* _What you should do_: Output the entries word for word. Omit images.

* _Dataset entries_:

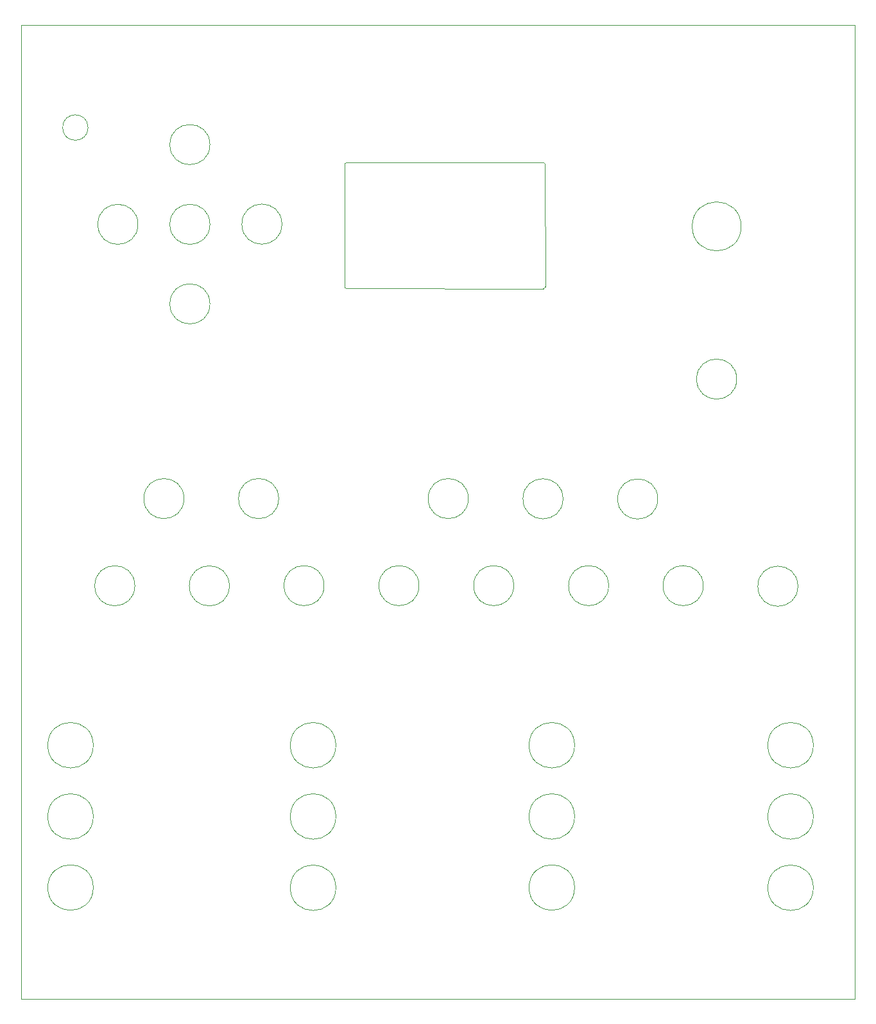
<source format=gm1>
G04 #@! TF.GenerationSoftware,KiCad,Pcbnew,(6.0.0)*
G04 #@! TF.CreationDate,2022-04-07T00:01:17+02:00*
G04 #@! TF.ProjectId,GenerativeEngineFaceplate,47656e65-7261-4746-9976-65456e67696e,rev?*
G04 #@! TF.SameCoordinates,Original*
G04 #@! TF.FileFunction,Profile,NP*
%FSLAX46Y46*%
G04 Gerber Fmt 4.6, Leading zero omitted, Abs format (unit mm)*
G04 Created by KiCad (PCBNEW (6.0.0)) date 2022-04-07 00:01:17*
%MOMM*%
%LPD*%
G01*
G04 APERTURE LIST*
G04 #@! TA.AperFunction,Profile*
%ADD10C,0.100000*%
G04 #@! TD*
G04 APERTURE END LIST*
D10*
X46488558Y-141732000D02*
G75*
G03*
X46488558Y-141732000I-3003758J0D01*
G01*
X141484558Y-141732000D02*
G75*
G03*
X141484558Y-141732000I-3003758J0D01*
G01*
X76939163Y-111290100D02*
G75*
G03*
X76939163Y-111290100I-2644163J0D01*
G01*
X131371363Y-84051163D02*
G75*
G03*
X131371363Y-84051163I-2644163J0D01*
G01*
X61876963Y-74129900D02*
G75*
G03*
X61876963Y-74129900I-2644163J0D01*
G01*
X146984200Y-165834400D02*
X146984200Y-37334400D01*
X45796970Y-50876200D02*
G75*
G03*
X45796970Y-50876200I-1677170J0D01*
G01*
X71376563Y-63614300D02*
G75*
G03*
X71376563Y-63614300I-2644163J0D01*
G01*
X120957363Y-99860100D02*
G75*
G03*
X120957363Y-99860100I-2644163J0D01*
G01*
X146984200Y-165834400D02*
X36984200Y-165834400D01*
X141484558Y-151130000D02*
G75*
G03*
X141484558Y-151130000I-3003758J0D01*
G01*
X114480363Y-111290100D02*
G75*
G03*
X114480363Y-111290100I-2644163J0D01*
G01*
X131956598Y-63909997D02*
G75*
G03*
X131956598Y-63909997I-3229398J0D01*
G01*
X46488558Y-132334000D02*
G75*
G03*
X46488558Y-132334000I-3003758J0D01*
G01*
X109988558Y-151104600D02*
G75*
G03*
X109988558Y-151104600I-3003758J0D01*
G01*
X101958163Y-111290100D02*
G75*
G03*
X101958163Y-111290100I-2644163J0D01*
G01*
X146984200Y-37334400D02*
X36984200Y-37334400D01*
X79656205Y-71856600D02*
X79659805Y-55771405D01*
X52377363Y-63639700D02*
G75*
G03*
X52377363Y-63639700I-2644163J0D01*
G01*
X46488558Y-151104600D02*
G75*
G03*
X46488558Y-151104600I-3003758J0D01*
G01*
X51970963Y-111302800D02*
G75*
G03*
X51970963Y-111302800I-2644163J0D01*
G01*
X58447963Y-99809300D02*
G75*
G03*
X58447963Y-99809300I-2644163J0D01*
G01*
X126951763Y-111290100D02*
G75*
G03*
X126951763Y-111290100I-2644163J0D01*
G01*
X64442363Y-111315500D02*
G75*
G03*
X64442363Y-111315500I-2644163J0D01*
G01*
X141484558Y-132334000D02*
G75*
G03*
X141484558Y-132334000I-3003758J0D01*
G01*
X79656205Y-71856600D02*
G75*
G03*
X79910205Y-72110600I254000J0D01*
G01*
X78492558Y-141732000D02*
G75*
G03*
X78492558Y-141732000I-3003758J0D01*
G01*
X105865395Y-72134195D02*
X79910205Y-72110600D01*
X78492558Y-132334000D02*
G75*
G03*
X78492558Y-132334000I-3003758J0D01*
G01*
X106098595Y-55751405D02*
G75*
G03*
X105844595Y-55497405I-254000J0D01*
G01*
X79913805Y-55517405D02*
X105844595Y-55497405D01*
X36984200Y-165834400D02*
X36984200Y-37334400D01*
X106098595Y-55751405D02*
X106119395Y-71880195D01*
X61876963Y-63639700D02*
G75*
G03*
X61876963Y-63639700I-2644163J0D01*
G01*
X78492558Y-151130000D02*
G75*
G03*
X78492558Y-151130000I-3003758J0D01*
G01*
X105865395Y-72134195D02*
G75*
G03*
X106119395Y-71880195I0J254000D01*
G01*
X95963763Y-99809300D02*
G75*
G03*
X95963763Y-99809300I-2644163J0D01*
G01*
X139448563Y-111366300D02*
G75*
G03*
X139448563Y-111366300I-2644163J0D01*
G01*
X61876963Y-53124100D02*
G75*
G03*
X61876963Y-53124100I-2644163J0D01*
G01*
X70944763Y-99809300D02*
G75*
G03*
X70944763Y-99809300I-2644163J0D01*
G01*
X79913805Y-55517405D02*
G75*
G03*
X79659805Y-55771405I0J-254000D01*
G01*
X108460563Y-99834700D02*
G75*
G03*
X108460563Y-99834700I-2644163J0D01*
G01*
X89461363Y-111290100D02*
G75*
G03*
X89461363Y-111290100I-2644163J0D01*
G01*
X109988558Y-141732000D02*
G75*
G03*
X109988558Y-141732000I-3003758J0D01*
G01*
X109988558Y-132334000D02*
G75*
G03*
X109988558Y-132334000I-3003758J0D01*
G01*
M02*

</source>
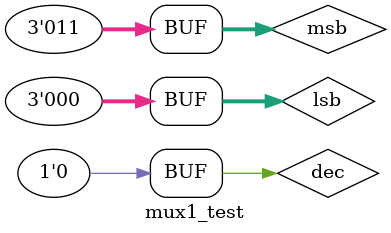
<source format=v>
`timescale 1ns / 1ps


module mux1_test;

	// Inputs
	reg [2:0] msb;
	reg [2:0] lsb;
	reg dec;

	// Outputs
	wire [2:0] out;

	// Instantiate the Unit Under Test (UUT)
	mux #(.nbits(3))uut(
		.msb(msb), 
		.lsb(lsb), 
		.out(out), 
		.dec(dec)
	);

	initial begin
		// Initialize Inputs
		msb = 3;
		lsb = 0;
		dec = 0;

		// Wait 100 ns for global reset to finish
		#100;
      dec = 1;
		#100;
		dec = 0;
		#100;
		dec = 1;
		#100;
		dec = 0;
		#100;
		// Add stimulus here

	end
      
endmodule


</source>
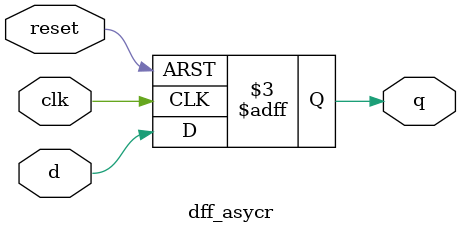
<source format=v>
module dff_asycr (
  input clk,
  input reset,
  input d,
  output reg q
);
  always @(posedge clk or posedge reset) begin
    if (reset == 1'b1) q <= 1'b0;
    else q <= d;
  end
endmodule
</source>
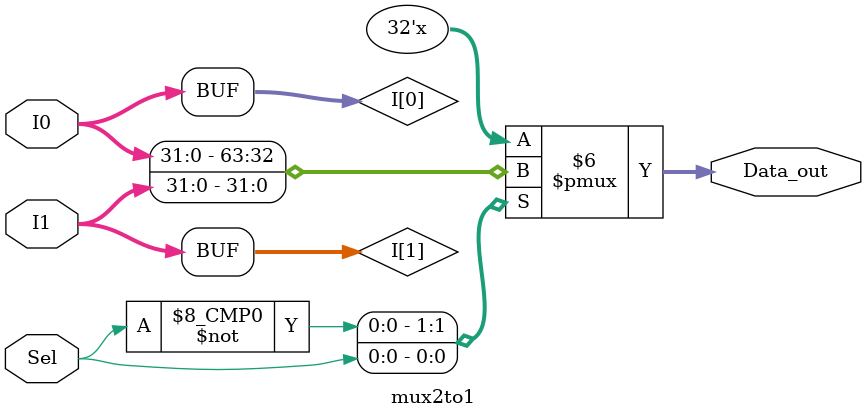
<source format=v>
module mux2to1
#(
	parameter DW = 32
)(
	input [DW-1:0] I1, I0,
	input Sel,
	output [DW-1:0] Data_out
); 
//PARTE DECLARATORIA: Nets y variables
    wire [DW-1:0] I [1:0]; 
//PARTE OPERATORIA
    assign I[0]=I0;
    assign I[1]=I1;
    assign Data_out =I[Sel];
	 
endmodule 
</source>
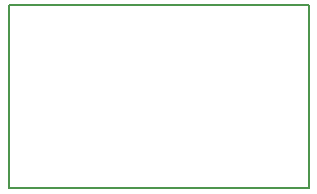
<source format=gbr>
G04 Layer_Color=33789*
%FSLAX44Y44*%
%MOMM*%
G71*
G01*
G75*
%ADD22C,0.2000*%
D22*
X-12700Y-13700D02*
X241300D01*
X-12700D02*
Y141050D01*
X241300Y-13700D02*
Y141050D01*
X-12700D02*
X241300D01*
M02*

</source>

* _Answer box_:
<source format=gm1>
G04 #@! TF.GenerationSoftware,KiCad,Pcbnew,(6.0.0)*
G04 #@! TF.CreationDate,2022-04-07T00:01:17+02:00*
G04 #@! TF.ProjectId,GenerativeEngineFaceplate,47656e65-7261-4746-9976-65456e67696e,rev?*
G04 #@! TF.SameCoordinates,Original*
G04 #@! TF.FileFunction,Profile,NP*
%FSLAX46Y46*%
G04 Gerber Fmt 4.6, Leading zero omitted, Abs format (unit mm)*
G04 Created by KiCad (PCBNEW (6.0.0)) date 2022-04-07 00:01:17*
%MOMM*%
%LPD*%
G01*
G04 APERTURE LIST*
G04 #@! TA.AperFunction,Profile*
%ADD10C,0.100000*%
G04 #@! TD*
G04 APERTURE END LIST*
D10*
X46488558Y-141732000D02*
G75*
G03*
X46488558Y-141732000I-3003758J0D01*
G01*
X141484558Y-141732000D02*
G75*
G03*
X141484558Y-141732000I-3003758J0D01*
G01*
X76939163Y-111290100D02*
G75*
G03*
X76939163Y-111290100I-2644163J0D01*
G01*
X131371363Y-84051163D02*
G75*
G03*
X131371363Y-84051163I-2644163J0D01*
G01*
X61876963Y-74129900D02*
G75*
G03*
X61876963Y-74129900I-2644163J0D01*
G01*
X146984200Y-165834400D02*
X146984200Y-37334400D01*
X45796970Y-50876200D02*
G75*
G03*
X45796970Y-50876200I-1677170J0D01*
G01*
X71376563Y-63614300D02*
G75*
G03*
X71376563Y-63614300I-2644163J0D01*
G01*
X120957363Y-99860100D02*
G75*
G03*
X120957363Y-99860100I-2644163J0D01*
G01*
X146984200Y-165834400D02*
X36984200Y-165834400D01*
X141484558Y-151130000D02*
G75*
G03*
X141484558Y-151130000I-3003758J0D01*
G01*
X114480363Y-111290100D02*
G75*
G03*
X114480363Y-111290100I-2644163J0D01*
G01*
X131956598Y-63909997D02*
G75*
G03*
X131956598Y-63909997I-3229398J0D01*
G01*
X46488558Y-132334000D02*
G75*
G03*
X46488558Y-132334000I-3003758J0D01*
G01*
X109988558Y-151104600D02*
G75*
G03*
X109988558Y-151104600I-3003758J0D01*
G01*
X101958163Y-111290100D02*
G75*
G03*
X101958163Y-111290100I-2644163J0D01*
G01*
X146984200Y-37334400D02*
X36984200Y-37334400D01*
X79656205Y-71856600D02*
X79659805Y-55771405D01*
X52377363Y-63639700D02*
G75*
G03*
X52377363Y-63639700I-2644163J0D01*
G01*
X46488558Y-151104600D02*
G75*
G03*
X46488558Y-151104600I-3003758J0D01*
G01*
X51970963Y-111302800D02*
G75*
G03*
X51970963Y-111302800I-2644163J0D01*
G01*
X58447963Y-99809300D02*
G75*
G03*
X58447963Y-99809300I-2644163J0D01*
G01*
X126951763Y-111290100D02*
G75*
G03*
X126951763Y-111290100I-2644163J0D01*
G01*
X64442363Y-111315500D02*
G75*
G03*
X64442363Y-111315500I-2644163J0D01*
G01*
X141484558Y-132334000D02*
G75*
G03*
X141484558Y-132334000I-3003758J0D01*
G01*
X79656205Y-71856600D02*
G75*
G03*
X79910205Y-72110600I254000J0D01*
G01*
X78492558Y-141732000D02*
G75*
G03*
X78492558Y-141732000I-3003758J0D01*
G01*
X105865395Y-72134195D02*
X79910205Y-72110600D01*
X78492558Y-132334000D02*
G75*
G03*
X78492558Y-132334000I-3003758J0D01*
G01*
X106098595Y-55751405D02*
G75*
G03*
X105844595Y-55497405I-254000J0D01*
G01*
X79913805Y-55517405D02*
X105844595Y-55497405D01*
X36984200Y-165834400D02*
X36984200Y-37334400D01*
X106098595Y-55751405D02*
X106119395Y-71880195D01*
X61876963Y-63639700D02*
G75*
G03*
X61876963Y-63639700I-2644163J0D01*
G01*
X78492558Y-151130000D02*
G75*
G03*
X78492558Y-151130000I-3003758J0D01*
G01*
X105865395Y-72134195D02*
G75*
G03*
X106119395Y-71880195I0J254000D01*
G01*
X95963763Y-99809300D02*
G75*
G03*
X95963763Y-99809300I-2644163J0D01*
G01*
X139448563Y-111366300D02*
G75*
G03*
X139448563Y-111366300I-2644163J0D01*
G01*
X61876963Y-53124100D02*
G75*
G03*
X61876963Y-53124100I-2644163J0D01*
G01*
X70944763Y-99809300D02*
G75*
G03*
X70944763Y-99809300I-2644163J0D01*
G01*
X79913805Y-55517405D02*
G75*
G03*
X79659805Y-55771405I0J-254000D01*
G01*
X108460563Y-99834700D02*
G75*
G03*
X108460563Y-99834700I-2644163J0D01*
G01*
X89461363Y-111290100D02*
G75*
G03*
X89461363Y-111290100I-2644163J0D01*
G01*
X109988558Y-141732000D02*
G75*
G03*
X109988558Y-141732000I-3003758J0D01*
G01*
X109988558Y-132334000D02*
G75*
G03*
X109988558Y-132334000I-3003758J0D01*
G01*
M02*

</source>
<source format=v>
`timescale 1ns / 1ps


module mux1_test;

	// Inputs
	reg [2:0] msb;
	reg [2:0] lsb;
	reg dec;

	// Outputs
	wire [2:0] out;

	// Instantiate the Unit Under Test (UUT)
	mux #(.nbits(3))uut(
		.msb(msb), 
		.lsb(lsb), 
		.out(out), 
		.dec(dec)
	);

	initial begin
		// Initialize Inputs
		msb = 3;
		lsb = 0;
		dec = 0;

		// Wait 100 ns for global reset to finish
		#100;
      dec = 1;
		#100;
		dec = 0;
		#100;
		dec = 1;
		#100;
		dec = 0;
		#100;
		// Add stimulus here

	end
      
endmodule


</source>
<source format=v>
module dff_asycr (
  input clk,
  input reset,
  input d,
  output reg q
);
  always @(posedge clk or posedge reset) begin
    if (reset == 1'b1) q <= 1'b0;
    else q <= d;
  end
endmodule
</source>
<source format=v>
module mux2to1
#(
	parameter DW = 32
)(
	input [DW-1:0] I1, I0,
	input Sel,
	output [DW-1:0] Data_out
); 
//PARTE DECLARATORIA: Nets y variables
    wire [DW-1:0] I [1:0]; 
//PARTE OPERATORIA
    assign I[0]=I0;
    assign I[1]=I1;
    assign Data_out =I[Sel];
	 
endmodule 
</source>
<source format=gbr>
G04 Layer_Color=33789*
%FSLAX44Y44*%
%MOMM*%
G71*
G01*
G75*
%ADD22C,0.2000*%
D22*
X-12700Y-13700D02*
X241300D01*
X-12700D02*
Y141050D01*
X241300Y-13700D02*
Y141050D01*
X-12700D02*
X241300D01*
M02*

</source>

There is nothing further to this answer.